Cielo emphasizes the importance of bilingual volunteers within organizations like SVP. “Often, vendors just need that voice of translation making sure their voices are the ones in the spotlight,” she says.
SVP provides legal services to vendors, like helping them secure a mobile food vending license. They also host resource fairs in each of New York City’s boroughs, through which they answer vendors’ questions and provide necessary items for their businesses. They even facilitate text message group chats for vendors, which Cielo says “create a basic network where they can sell their items, promote each other’s businesses, and keep each other aware of what’s going on in the streets.”
Diaz says Open Air Economy engages in similar work, like tabling at public marketplaces to share information about upcoming grants for street vendors. And through The Goddess Mercado, she’s personally taken several vendors under her wing. “I created a series of workshops where I share my knowledge and resources,” she explains. “Now, I’m getting training from Open Air Economy and learning about grants, access to capital, legal resources, and all of that so I can help the vendors I mentor.”
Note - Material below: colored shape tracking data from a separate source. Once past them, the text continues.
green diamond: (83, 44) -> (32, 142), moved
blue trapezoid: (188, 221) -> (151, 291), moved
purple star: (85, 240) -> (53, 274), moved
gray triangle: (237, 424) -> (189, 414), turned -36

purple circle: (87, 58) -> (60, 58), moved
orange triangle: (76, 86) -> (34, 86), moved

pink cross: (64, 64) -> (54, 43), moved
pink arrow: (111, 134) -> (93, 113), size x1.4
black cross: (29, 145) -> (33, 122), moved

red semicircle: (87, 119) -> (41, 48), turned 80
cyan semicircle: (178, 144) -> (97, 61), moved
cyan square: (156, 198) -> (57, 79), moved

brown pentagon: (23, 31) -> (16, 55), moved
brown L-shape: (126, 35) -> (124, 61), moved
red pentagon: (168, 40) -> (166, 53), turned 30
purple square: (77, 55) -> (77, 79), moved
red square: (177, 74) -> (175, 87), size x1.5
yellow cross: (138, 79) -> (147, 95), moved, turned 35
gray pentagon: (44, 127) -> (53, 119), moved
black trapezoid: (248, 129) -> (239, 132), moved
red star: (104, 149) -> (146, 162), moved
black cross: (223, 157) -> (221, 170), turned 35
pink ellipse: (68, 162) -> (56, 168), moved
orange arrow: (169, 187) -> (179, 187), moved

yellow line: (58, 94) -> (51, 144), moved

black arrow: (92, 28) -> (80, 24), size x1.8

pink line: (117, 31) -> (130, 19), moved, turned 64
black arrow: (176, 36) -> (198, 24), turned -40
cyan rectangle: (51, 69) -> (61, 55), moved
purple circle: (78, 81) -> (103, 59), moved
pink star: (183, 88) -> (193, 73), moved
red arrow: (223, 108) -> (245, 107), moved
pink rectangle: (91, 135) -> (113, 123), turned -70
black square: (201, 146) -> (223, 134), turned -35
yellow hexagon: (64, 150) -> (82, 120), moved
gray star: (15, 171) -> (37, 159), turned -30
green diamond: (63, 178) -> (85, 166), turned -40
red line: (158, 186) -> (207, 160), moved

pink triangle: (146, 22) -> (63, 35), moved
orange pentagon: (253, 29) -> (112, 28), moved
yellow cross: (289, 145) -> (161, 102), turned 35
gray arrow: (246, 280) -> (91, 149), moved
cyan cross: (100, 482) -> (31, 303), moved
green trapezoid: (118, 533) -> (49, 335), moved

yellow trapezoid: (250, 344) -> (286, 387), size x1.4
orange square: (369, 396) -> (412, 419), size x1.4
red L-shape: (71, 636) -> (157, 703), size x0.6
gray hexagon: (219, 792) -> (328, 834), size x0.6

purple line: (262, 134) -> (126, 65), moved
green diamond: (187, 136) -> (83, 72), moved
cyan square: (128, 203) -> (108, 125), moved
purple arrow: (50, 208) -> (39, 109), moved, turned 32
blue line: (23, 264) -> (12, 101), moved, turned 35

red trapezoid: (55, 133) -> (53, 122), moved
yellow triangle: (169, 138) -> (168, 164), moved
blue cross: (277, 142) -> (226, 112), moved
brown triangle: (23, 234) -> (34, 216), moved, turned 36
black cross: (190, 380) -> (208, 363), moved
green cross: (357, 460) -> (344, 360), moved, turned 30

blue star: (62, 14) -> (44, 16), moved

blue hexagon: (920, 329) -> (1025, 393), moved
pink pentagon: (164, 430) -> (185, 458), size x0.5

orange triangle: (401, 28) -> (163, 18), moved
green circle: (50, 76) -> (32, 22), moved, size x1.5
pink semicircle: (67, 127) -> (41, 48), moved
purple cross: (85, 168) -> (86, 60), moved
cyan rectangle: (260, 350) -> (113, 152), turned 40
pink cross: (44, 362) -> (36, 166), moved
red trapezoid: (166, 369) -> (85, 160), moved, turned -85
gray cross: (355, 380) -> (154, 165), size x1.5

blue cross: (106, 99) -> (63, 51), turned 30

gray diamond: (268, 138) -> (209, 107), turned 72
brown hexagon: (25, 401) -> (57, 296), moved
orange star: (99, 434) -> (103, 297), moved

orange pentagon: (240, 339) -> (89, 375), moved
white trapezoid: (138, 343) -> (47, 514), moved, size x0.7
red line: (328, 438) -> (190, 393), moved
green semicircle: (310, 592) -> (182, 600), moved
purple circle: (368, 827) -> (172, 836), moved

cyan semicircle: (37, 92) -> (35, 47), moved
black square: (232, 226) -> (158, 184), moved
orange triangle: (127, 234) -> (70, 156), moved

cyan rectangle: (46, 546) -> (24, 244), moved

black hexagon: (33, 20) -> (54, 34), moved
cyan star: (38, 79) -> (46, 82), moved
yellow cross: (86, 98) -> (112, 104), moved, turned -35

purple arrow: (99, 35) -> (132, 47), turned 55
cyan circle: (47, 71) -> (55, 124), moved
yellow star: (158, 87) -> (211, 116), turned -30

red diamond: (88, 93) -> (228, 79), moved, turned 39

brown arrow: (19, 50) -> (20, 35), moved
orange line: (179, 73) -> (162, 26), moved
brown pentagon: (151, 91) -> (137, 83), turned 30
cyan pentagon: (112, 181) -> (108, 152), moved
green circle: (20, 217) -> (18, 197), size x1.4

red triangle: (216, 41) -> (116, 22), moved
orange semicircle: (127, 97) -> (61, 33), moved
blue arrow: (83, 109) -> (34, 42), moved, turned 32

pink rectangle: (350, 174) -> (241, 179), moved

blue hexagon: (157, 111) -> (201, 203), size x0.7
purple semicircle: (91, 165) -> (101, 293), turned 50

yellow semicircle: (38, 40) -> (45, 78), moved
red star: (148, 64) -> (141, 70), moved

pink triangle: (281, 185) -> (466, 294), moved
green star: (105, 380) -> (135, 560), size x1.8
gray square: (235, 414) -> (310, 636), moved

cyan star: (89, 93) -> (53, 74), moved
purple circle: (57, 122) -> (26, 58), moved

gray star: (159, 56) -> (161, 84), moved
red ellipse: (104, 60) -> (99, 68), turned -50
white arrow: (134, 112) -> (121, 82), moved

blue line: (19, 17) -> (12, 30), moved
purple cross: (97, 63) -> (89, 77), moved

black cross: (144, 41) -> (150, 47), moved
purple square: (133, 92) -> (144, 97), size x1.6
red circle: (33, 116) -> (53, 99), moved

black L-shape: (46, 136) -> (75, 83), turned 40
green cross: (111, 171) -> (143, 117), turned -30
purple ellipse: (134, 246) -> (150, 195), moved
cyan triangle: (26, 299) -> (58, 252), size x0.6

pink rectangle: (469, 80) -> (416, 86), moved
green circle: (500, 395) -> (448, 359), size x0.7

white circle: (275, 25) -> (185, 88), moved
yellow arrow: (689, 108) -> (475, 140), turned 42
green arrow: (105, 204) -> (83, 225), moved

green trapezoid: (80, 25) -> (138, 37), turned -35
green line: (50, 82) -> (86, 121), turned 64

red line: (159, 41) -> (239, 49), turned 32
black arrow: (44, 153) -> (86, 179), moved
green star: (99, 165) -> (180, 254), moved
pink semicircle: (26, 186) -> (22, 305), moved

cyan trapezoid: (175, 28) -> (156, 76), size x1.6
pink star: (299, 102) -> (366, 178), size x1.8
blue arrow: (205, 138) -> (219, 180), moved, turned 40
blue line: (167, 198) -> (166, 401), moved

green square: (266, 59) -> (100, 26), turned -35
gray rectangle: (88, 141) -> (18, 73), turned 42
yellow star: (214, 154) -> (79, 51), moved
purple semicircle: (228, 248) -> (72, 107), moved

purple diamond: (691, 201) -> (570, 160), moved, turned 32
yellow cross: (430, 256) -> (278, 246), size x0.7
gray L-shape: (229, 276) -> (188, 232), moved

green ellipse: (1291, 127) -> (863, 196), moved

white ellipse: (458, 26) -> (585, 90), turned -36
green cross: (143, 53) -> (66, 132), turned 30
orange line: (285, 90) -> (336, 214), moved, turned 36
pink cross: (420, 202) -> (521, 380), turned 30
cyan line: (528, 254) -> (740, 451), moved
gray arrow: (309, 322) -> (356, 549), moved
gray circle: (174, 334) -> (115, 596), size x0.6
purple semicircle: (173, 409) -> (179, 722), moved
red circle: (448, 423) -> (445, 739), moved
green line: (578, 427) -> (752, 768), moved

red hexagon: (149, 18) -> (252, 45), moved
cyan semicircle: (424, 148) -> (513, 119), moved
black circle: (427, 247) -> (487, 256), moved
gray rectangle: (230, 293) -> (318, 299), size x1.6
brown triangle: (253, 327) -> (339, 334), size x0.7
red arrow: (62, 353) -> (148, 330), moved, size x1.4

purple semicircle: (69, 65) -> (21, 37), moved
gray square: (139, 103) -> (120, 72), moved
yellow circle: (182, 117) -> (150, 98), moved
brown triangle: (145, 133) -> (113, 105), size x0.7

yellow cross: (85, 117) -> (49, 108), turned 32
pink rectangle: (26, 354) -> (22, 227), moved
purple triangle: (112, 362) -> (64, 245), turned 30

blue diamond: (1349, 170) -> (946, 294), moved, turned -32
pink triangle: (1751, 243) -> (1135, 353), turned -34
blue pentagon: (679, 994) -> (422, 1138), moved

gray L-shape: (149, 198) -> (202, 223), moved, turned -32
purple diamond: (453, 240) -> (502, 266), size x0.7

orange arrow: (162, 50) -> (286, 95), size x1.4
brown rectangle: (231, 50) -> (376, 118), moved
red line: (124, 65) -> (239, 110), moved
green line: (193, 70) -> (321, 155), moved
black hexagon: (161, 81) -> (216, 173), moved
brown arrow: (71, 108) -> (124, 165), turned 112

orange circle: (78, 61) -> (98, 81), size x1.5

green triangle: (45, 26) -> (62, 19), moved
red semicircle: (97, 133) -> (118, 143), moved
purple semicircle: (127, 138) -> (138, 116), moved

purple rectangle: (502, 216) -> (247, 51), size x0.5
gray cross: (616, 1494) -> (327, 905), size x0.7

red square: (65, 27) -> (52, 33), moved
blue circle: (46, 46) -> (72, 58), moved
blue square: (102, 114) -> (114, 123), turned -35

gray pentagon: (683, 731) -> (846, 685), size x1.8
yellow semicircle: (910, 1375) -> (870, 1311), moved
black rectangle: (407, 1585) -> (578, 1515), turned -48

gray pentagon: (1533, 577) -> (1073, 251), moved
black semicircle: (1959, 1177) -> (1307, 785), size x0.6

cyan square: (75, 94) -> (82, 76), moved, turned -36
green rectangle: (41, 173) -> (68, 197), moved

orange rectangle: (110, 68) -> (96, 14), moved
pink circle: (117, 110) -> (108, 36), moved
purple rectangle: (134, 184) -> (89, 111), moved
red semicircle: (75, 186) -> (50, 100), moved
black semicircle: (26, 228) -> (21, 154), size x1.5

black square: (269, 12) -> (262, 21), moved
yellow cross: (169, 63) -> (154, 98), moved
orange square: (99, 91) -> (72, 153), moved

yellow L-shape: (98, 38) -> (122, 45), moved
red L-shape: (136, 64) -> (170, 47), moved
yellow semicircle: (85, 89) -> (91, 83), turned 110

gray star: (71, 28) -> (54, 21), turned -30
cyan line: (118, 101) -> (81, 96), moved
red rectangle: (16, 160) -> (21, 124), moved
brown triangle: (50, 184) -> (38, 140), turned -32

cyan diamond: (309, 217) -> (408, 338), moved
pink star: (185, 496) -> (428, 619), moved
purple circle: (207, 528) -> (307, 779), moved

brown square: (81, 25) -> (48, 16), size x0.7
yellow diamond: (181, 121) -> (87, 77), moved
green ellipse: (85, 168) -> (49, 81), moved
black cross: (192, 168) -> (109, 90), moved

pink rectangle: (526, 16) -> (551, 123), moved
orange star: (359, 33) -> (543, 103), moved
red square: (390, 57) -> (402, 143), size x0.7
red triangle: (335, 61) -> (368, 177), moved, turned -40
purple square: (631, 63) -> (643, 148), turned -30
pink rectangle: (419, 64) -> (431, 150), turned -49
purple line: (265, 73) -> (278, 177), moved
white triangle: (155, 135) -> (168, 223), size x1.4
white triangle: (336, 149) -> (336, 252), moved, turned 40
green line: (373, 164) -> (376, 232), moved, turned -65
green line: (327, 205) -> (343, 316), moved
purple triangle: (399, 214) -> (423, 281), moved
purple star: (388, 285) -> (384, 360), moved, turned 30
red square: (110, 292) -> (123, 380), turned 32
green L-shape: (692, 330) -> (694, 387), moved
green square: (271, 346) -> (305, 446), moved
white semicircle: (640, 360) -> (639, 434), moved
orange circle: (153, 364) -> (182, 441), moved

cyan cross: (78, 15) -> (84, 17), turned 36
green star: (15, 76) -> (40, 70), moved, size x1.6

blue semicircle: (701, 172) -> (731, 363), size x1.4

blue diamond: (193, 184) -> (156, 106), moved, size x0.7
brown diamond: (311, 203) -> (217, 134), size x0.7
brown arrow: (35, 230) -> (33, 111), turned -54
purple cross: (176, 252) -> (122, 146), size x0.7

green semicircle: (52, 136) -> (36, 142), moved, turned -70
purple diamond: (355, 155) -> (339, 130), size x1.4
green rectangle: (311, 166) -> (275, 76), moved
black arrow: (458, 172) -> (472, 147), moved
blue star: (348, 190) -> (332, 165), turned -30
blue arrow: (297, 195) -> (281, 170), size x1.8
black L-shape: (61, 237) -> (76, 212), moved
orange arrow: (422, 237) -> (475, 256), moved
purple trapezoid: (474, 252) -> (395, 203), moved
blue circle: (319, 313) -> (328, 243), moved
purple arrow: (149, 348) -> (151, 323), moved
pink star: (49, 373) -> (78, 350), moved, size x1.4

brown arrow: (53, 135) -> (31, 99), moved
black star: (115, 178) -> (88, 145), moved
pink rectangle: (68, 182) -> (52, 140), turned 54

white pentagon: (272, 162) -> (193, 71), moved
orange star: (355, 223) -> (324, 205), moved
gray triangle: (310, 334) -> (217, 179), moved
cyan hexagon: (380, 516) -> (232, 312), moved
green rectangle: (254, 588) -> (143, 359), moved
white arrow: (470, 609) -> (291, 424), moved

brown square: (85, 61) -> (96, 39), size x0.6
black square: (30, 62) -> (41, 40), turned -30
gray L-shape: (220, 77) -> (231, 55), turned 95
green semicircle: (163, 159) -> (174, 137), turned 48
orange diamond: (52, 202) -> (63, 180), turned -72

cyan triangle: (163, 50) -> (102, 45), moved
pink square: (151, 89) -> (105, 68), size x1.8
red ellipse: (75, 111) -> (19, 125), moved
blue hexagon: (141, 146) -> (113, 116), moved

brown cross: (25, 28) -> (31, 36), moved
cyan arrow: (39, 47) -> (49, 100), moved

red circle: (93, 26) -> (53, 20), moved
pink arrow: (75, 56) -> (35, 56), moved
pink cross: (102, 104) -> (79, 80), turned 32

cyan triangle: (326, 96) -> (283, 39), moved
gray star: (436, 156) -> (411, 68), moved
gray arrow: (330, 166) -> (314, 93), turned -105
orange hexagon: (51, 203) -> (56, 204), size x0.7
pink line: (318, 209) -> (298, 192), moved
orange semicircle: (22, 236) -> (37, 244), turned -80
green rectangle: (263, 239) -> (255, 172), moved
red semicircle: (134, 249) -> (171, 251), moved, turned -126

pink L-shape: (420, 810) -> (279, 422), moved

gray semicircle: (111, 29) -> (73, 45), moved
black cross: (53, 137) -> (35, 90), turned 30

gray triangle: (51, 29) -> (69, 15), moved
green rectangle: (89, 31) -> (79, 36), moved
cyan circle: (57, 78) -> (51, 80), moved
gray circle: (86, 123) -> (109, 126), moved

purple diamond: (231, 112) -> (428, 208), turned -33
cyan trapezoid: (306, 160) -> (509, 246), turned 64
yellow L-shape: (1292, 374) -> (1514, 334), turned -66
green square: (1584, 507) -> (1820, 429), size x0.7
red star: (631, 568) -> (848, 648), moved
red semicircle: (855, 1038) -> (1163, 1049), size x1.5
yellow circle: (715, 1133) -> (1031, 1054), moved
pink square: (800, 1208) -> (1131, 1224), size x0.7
Cielo recently served as SVP’s Fund Excluded Worker Program Coordinator, through which she helped hundreds of vendors apply for cash assistance from the state of New York. “It was touching when folks were able to get cash assistance and say, ‘Wow, I can actually pay my rent and utility bills that were so behind,’” she says. “I really saw their relief just getting a little bit of a boost. I still get folks saying, ‘Oh my gosh, thank you,’ or remembering my face and being like, ‘You helped me with my application.’”
Outside of formal organizations like SVP and Open Air Economy Collaborative, young Latines have taken it upon themselves to protect their local vendors. San Diego-based TikToker Jesús Morales spends his free time distributing tips from followers to Latine street vendors. In April, he surprised three unsuspecting vendors with a day trip to Disneyland. That same month, street vendor activist Edin Alex Enamorado uploaded a video on TikTok of an administrator at the University of California Riverside campus telling a woman selling fruit near the school that she needed to leave. Later in the video, Enamorado visits the vice chancellor’s office to question him about the ejection.
“They don’t necessarily feel comfortable being around folks that will educate them, so establishing those relationships is important,” Cielo says. If you’d like to become involved in street vendor advocacy but don’t know where to start, she recommends contacting local officials. “Call up your city council member and say, ‘Hey, how are you supporting street vendors? The street vendors here are amazing.’ They want to hear that street vendors are doing something positive because there can be a lot of calls stating the opposite.”
Diaz wishes more Americans knew what it really means to be a street vendor. “Our country was [largely] built by immigrants — our Latino street vendors are the same thing,” she says. “They’re the foundation of our evolving country, and they’re sharing and preserving ancestral traditions. We need people to accept immigrants who are raising children here for a better life, for opportunities, who want to improve our local economies.”
Cielo adds that many street vendors don’t actually choose the profession — often, it’s their only option. “A lot of our members at SVP are single mothers, so they can’t work a 9 to 5,” she says. “They may be elderly, they may be disabled. It’s important to take a step back and see, hey, this vendor is probably here for a reason other than the stereotypical ‘They don’t want to be part of the system.’ They desperately want to be part of the system. External factors just prevent them from participating.”